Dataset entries
= Beginning of Section =

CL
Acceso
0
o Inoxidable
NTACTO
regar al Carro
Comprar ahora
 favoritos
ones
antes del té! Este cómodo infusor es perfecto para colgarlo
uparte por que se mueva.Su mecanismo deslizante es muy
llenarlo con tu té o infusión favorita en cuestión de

= End of Section =

## WORK INSTRUCTION
Return each line above that contains the string "Este", matching case exactly.

## EXERCISE RESULT
antes del té! Este cómodo infusor es perfecto para colgarlo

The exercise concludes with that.